Werke
Die Drachenprinzessin
Die Rückkehr der Eisriesen
»Danke«, sagte er noch, als er sich bereits zum Gehen wandte. »Wofür?«, fragte Aemiliana. Er blieb stehen und sah über die Schulter zurück. »Du hast uns in Schutz genommen. Das hat bisher kaum einer für uns getan. Die Menschen hassen uns.« »Kannst du es ihnen verübeln?« »Nein.« »Ich auch nicht. Aber es ist einfach an der Zeit, alte Feindschaften zu begraben. Nur so können wir den Kampf gegen Morla gewinnen.«
Aemiliana war verzweifelt, denn eine scheinbar unlösbare Aufgabe lag vor ihr. Morlas Stärke wuchs und das Land starb immer mehr unter ihrer Herrschaft. Zehn Völker, wie sie unterschiedlicher nicht sein könnten, litten darunter. Gemeinsame Geschichten, in denen sich ihre Wege kreuzten, hatten sie entzweit und raubten ihnen so die Chance auf den Sieg.
Kann Aemiliana sie überzeugen, die Vergangenheit ruhen zu lassen und vereint in den Krieg gegen Morla zu ziehen? Oder wird sie scheitern und das Böse obsiegen?
Leseprobe
Bergelmir trat vor den Thron und neigte leicht den Kopf. Tjure war sein Sohn, doch wenn er auf diesem Thron saß, war er der König der Eisriesen und Bergelmir musste sich ihm unterordnen. Das wusste auch Faennarthan.
Tjures Miene war wie eine eisige Maske. Sie verriet nichts darüber, was er von der Anwesenheit des Drachen hielt.
»Unser Freund, Faennarthan ...«
»Schließe nicht von dir auf alle Eisriesen!«, unterbrach ihn Tjure mit eisigem Ton.

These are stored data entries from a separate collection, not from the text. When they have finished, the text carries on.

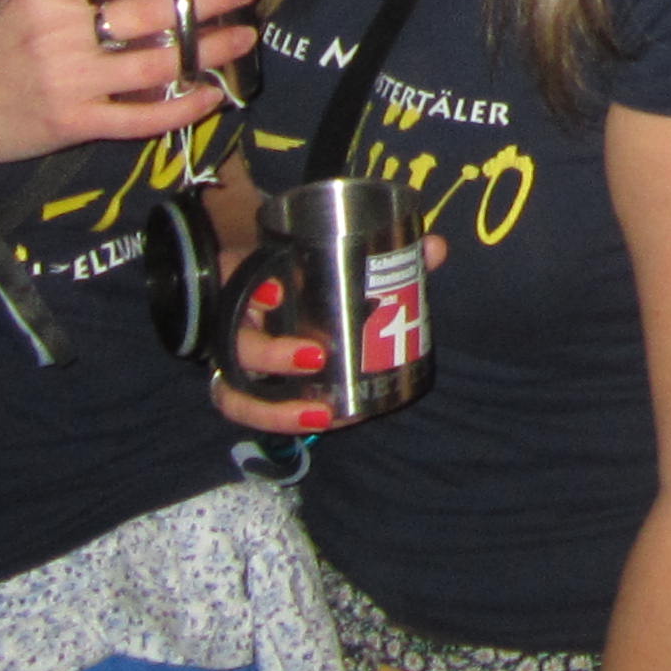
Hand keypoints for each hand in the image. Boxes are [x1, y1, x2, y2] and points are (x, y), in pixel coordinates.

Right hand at [0, 0, 260, 180]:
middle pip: (150, 10)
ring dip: (210, 49)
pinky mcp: (74, 124)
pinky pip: (142, 117)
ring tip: (243, 36)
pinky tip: (211, 94)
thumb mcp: (20, 3)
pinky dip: (183, 107)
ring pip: (158, 62)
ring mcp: (69, 82)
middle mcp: (58, 34)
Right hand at [210, 231, 447, 436]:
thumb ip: (385, 253)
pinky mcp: (247, 389)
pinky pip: (251, 412)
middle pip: (235, 344)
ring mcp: (236, 361)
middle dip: (272, 354)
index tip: (278, 290)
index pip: (234, 281)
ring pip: (234, 393)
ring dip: (273, 408)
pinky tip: (323, 421)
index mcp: (246, 278)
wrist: (271, 286)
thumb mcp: (333, 256)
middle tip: (318, 356)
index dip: (251, 289)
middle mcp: (234, 323)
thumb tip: (436, 248)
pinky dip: (280, 420)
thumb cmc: (306, 269)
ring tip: (320, 414)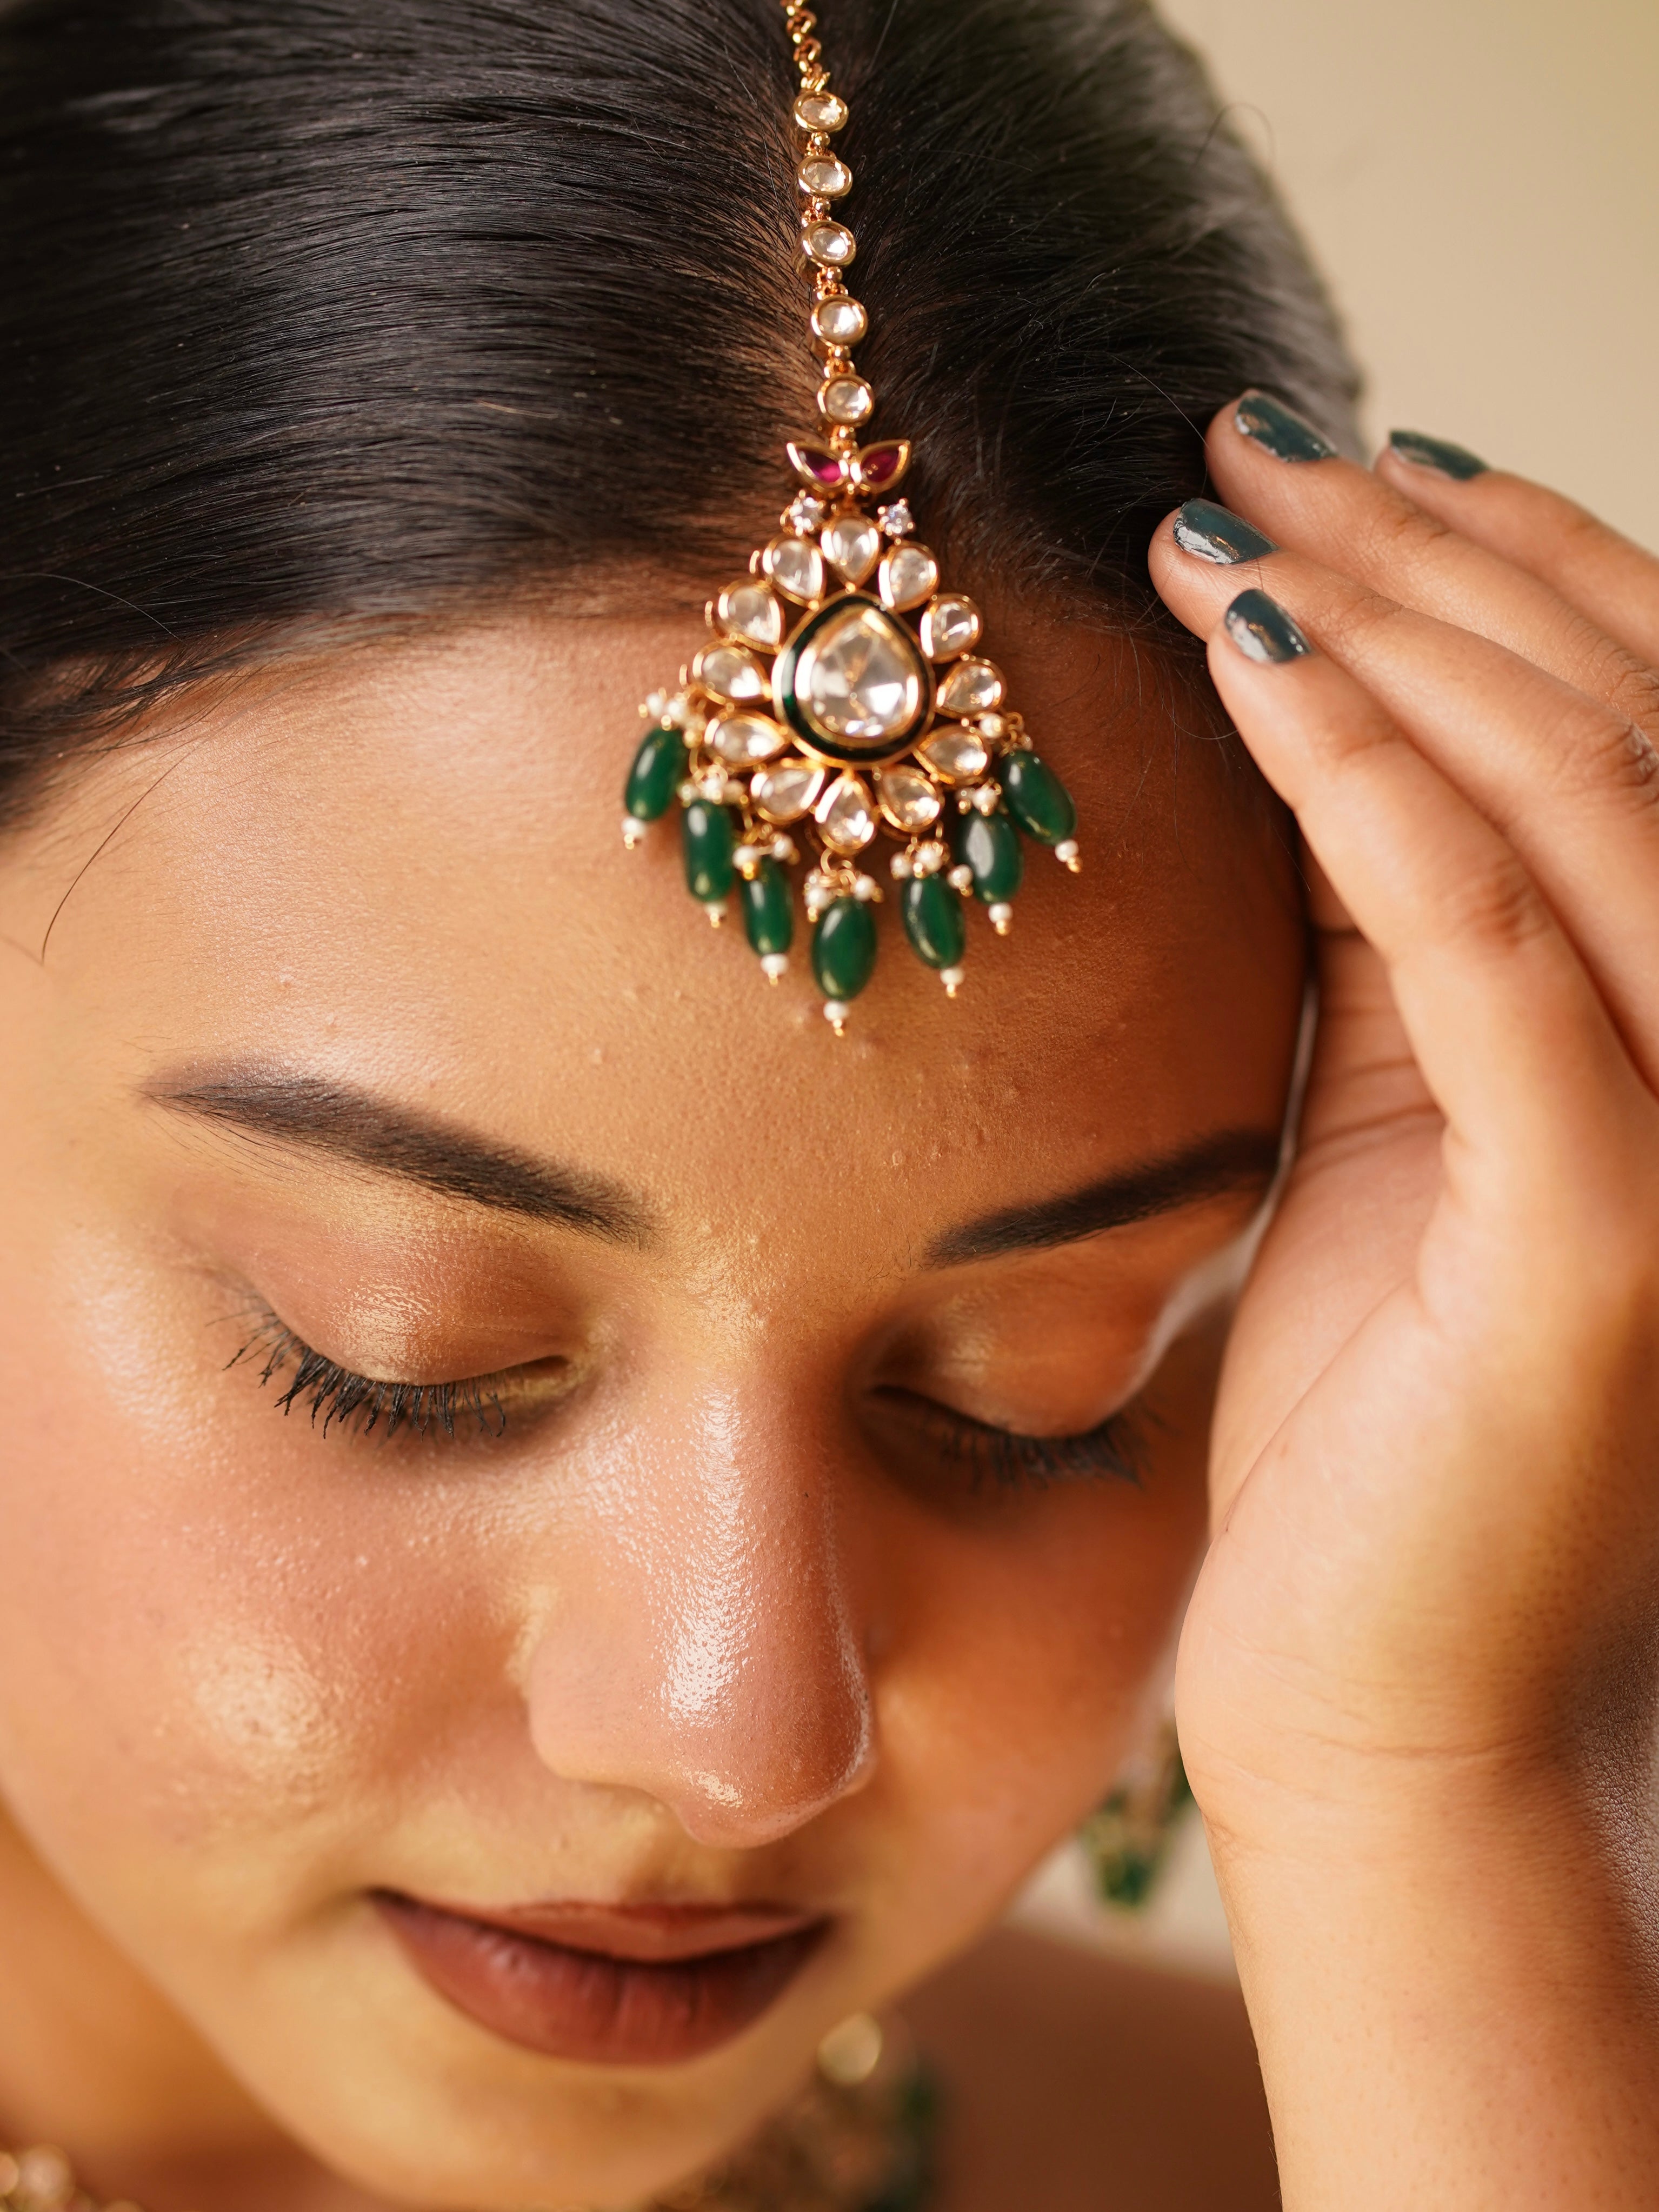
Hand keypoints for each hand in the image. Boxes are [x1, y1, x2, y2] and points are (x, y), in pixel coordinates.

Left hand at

Faennarthan war sich nicht sicher, aber für einen Moment glaubte er, einen Anflug von Verärgerung auf Bergelmirs Gesicht zu sehen. Doch kurz darauf erstarrte es zu derselben Maske, die auch sein Sohn aufgesetzt hatte.
»Faennarthan ist gekommen, um dir ... um uns ein Anliegen zu unterbreiten«, fuhr Bergelmir fort.
»Dann sprich«, richtete sich Tjure nun an Faennarthan, der hinter Bergelmir gestanden hatte und jetzt einen Schritt vortrat.
»In Laingladhdôr herrscht Krieg ...«, setzte Faennarthan an, wurde jedoch von Tjure sofort wieder unterbrochen.
»Du brauchst nicht weiterzusprechen, denn ich kann bereits erahnen, weswegen du gekommen bist. Dieser Krieg ist nicht der unsere.«
»Es wird aber bald euer Krieg sein, denn wenn Morla die Herrschaft über Laingladhdôr erlangt hat, wird sie sich neuen Regionen zuwenden und mit Sicherheit auch nach Jotunheim kommen.«
»Dann soll sie kommen. Wir werden ihr die Kraft der Eisriesen zeigen und sie das Fürchten lehren.«
»Heißt das, dass ihr uns nicht helfen werdet?«
»Genau das heißt es!«
Tjure stand auf und verließ den Platz, um zu demonstrieren, dass für ihn das Gespräch beendet war.
»Du unterschätzt Morla«, rief Faennarthan Tjure nach. »Dunkle Magie gibt ihr eine Kraft, die auch die Eisriesen in die Knie zwingen wird.«
Tjure blieb abrupt stehen und drehte sich zu Faennarthan um. Mit grimmigem Gesicht und verengten Augen fixierte er den Drachen.
»Niemand zwingt die Eisriesen in die Knie«, sagte er mit donnernder Stimme, die den Boden unter Faennarthans Füßen erzittern ließ.
Dann wandte er sich um und stapfte davon.
»Das war nicht besonders klug«, sagte Bergelmir leise, aber tadelnd zu Faennarthan.
»Vielleicht«, entgegnete er ihm. »Aber die Wahrheit.«
Faennarthan stand da und sah Tjure hinterher. Er hatte genug über das impulsive Wesen von Bergelmirs Sohn gehört, war aber trotzdem enttäuscht und seine Hoffnung auf ein baldiges Ende des Krieges schwand.